Ce sont, là encore, des mots. On peut dénoncer les amalgames qui lient l’idéologie fanatique et la religion musulmane sans être traité «d’islamo-gauchiste». Quand en 1955 je me battais contre la loi relative à l’état d’urgence pour réprimer le soulèvement en Algérie, on disait que j’étais l’ami des terroristes. Or elle ouvrit la voie aux «pouvoirs spéciaux» et à la torture généralisée, puis à la répression brutale des manifestations, comme à Charonne. J’étais un «droitde-l’hommiste». Je suis désormais un «islamo-gauchiste». Je pense juste qu’il faut permettre aux gens de croire. Le deuxième paragraphe du préambule de la Déclaration universelle des droits de l’homme de 1948 le dit bien : «Considérant que la méconnaissance et le mépris des droits de l’homme ont conduit à des actes de barbarie qui révoltent la conscience de l’humanité et que l’avènement d’un monde où les êtres humains seront libres de parler et de croire, libérés de la terreur et de la misère, a été proclamé comme la plus haute aspiration de l’homme.» Parler et croire.
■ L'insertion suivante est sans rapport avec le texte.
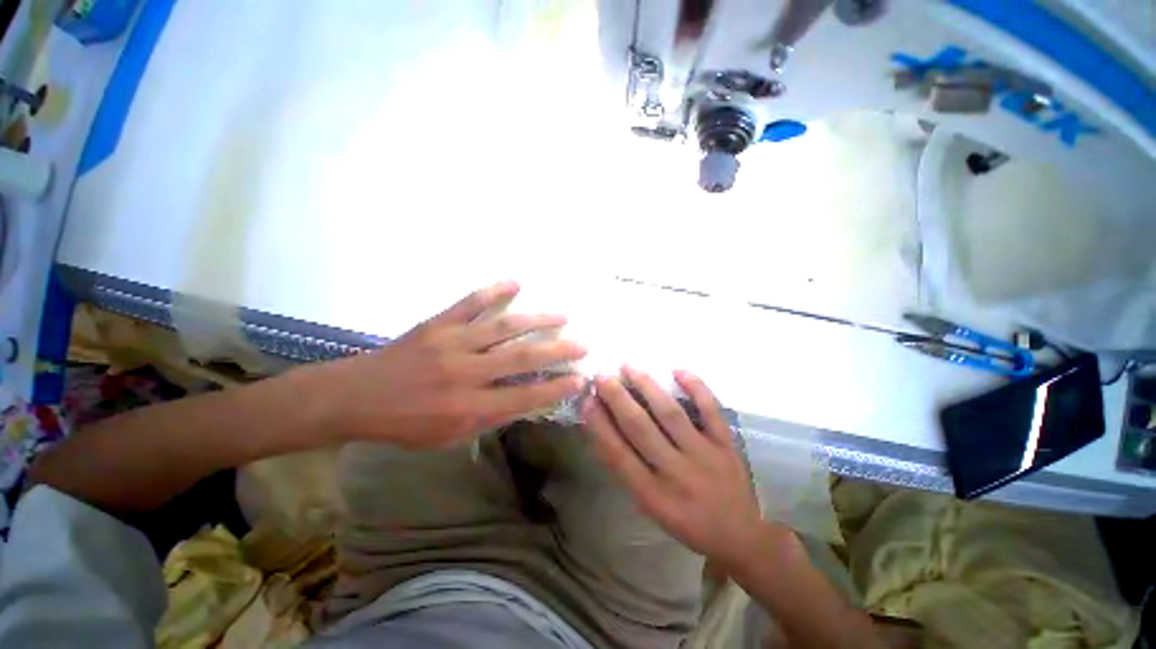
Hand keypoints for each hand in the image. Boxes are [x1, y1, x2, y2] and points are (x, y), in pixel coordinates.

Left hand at [312, 281, 586, 448]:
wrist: (355, 397)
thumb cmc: (404, 424)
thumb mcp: (447, 437)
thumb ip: (488, 420)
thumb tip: (525, 402)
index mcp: (466, 408)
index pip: (524, 397)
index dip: (555, 388)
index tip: (579, 378)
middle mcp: (464, 373)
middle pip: (521, 359)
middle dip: (557, 351)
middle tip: (582, 345)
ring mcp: (451, 343)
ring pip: (503, 327)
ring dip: (537, 320)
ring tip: (562, 316)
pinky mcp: (437, 324)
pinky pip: (470, 302)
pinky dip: (494, 290)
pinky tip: (516, 282)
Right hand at [584, 367, 767, 563]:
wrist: (739, 536)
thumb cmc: (685, 521)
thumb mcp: (649, 506)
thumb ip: (628, 469)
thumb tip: (605, 428)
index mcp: (652, 494)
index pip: (618, 454)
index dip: (599, 425)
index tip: (587, 400)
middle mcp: (676, 473)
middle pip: (641, 428)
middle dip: (618, 399)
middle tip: (602, 377)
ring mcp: (704, 455)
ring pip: (671, 414)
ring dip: (648, 387)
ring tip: (629, 367)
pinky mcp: (726, 445)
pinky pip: (711, 411)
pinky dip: (696, 388)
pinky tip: (678, 370)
Droits-de-l’hommistes, angélistes, voire complices… Les pressions n’ont jamais été aussi fortes sur les ONG et associations qui défendent les droits de l’homme, l’Etat de droit…
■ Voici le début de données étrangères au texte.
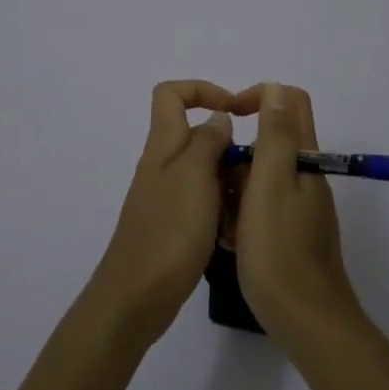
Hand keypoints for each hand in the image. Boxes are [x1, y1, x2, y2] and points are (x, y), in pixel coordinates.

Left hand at [85, 80, 236, 350]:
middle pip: (193, 132)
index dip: (203, 90)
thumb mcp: (194, 177)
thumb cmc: (168, 232)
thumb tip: (218, 118)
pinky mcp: (171, 225)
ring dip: (227, 176)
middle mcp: (161, 165)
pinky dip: (220, 205)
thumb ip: (208, 141)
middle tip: (254, 166)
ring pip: (202, 168)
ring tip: (249, 198)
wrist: (135, 299)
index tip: (236, 110)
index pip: (171, 94)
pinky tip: (234, 227)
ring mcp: (165, 196)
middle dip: (227, 142)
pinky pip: (202, 199)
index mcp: (162, 146)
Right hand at [232, 82, 362, 344]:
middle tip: (217, 181)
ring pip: (264, 176)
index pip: (290, 101)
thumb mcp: (271, 184)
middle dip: (240, 152)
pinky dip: (245, 213)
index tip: (230, 117)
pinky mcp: (295, 232)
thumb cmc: (280, 249)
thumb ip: (275, 135)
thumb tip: (276, 87)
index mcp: (304, 158)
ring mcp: (303, 206)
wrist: (307, 320)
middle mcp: (307, 175)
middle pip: (273, 140)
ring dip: (238, 186)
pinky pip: (265, 206)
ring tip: (221, 218)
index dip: (259, 96)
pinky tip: (231, 238)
Ces pressions ont toujours existé. Mais elles se sont renforcées. Pour autant, il ne faut jamais abdiquer. Les principes fondamentaux des droits de l’homme sont inhérents à la République, comme la laïcité, qui est inscrite dans la Constitution. Depuis 1995, et les premiers actes terroristes qui ont ébranlé la société française, la réponse de l’Etat a toujours été plus spectaculaire qu’efficace. Il faut savoir que plus de trente lois ont été promulguées en vingt-cinq ans. Et ont réduit l’espace des libertés. Le juge est-il un rempart de plus en plus en faible contre la volonté des gouvernements de banaliser l’état d’urgence via un transfert du pouvoir législatif à l’exécutif ?
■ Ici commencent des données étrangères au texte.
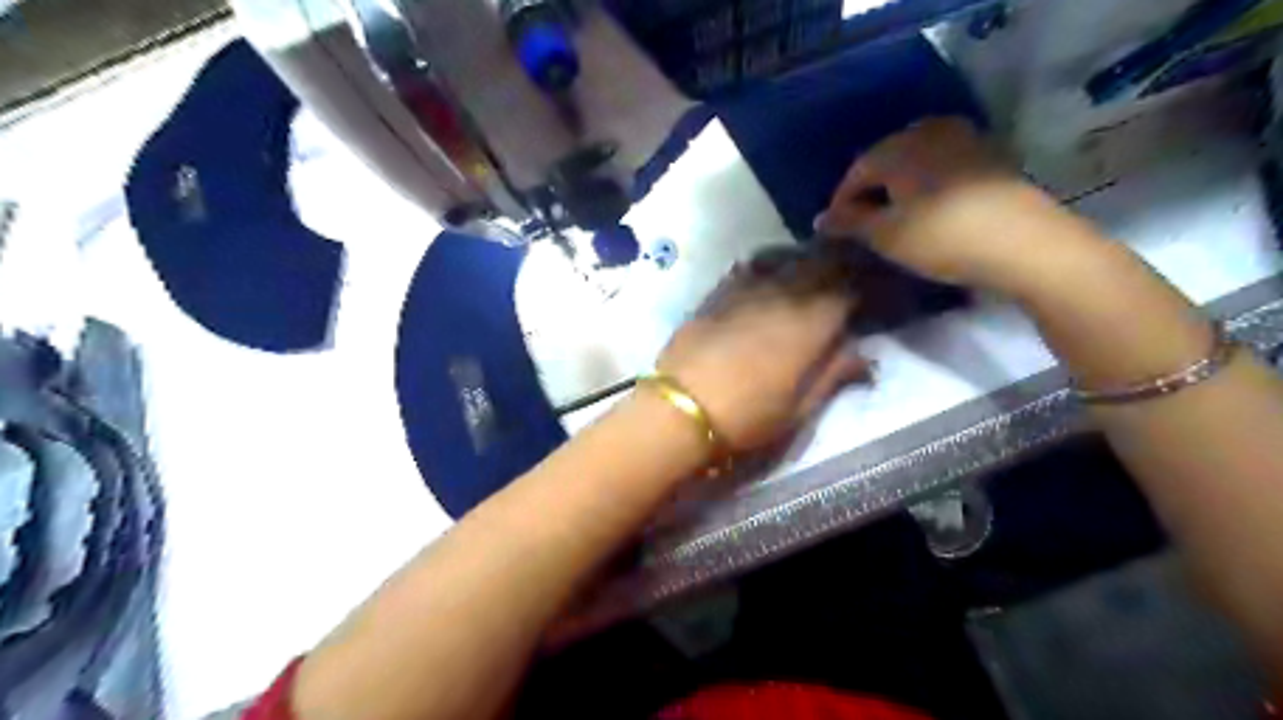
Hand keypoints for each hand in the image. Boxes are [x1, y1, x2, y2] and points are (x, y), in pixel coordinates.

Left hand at [663, 252, 873, 453]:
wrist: (680, 409)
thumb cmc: (747, 417)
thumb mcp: (800, 409)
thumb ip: (834, 375)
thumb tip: (864, 355)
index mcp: (810, 324)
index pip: (849, 289)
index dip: (862, 288)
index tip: (865, 297)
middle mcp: (783, 295)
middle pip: (819, 264)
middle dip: (837, 266)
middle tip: (841, 280)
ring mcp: (747, 289)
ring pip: (786, 258)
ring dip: (803, 261)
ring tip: (809, 270)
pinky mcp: (718, 292)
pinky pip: (750, 265)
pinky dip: (767, 264)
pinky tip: (767, 273)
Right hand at [810, 116, 1078, 291]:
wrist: (1026, 244)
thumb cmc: (943, 238)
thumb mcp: (886, 235)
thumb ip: (849, 222)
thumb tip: (821, 218)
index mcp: (899, 146)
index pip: (856, 172)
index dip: (841, 203)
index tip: (837, 232)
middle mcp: (929, 131)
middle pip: (885, 162)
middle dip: (870, 193)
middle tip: (863, 226)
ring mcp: (964, 139)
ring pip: (915, 163)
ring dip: (898, 189)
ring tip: (894, 221)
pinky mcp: (989, 156)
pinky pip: (941, 167)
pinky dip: (926, 187)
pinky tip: (928, 212)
C’est une question essentielle. Nous assistons, médusés, à cela depuis plus d’une génération. A chaque attentat, on multiplie les lois qui reviennent, in fine, à effacer le juge, gardien des libertés essentielles, primordiales. On lui retire des pouvoirs. En réservant au juge administratif le contrôle de l’Etat qui porte atteinte aux libertés individuelles. Notamment sur les perquisitions administratives, les manifestations des gilets jaunes… Le juge administratif et l’Etat ne peuvent être les seuls garants de la préservation essentielle des libertés individuelles. Le pouvoir judiciaire a été incontestablement affaibli. J’attends de voir comment le garde des Sceaux va être sensible à ce débat.
Etes-vous inquiet ?
Je l’ai été toute ma vie. J’ai une telle habitude de l’inquiétude que certains disent que je suis un Cassandre. Mais Cassandre avait raison sur la chute de Troie. L’Etat n’est ni fasciste ni raciste d’ailleurs, mais il y a une faiblesse dans son contrôle qui le conduit à laisser s’affaisser nos principes fondamentaux de défense des libertés publiques.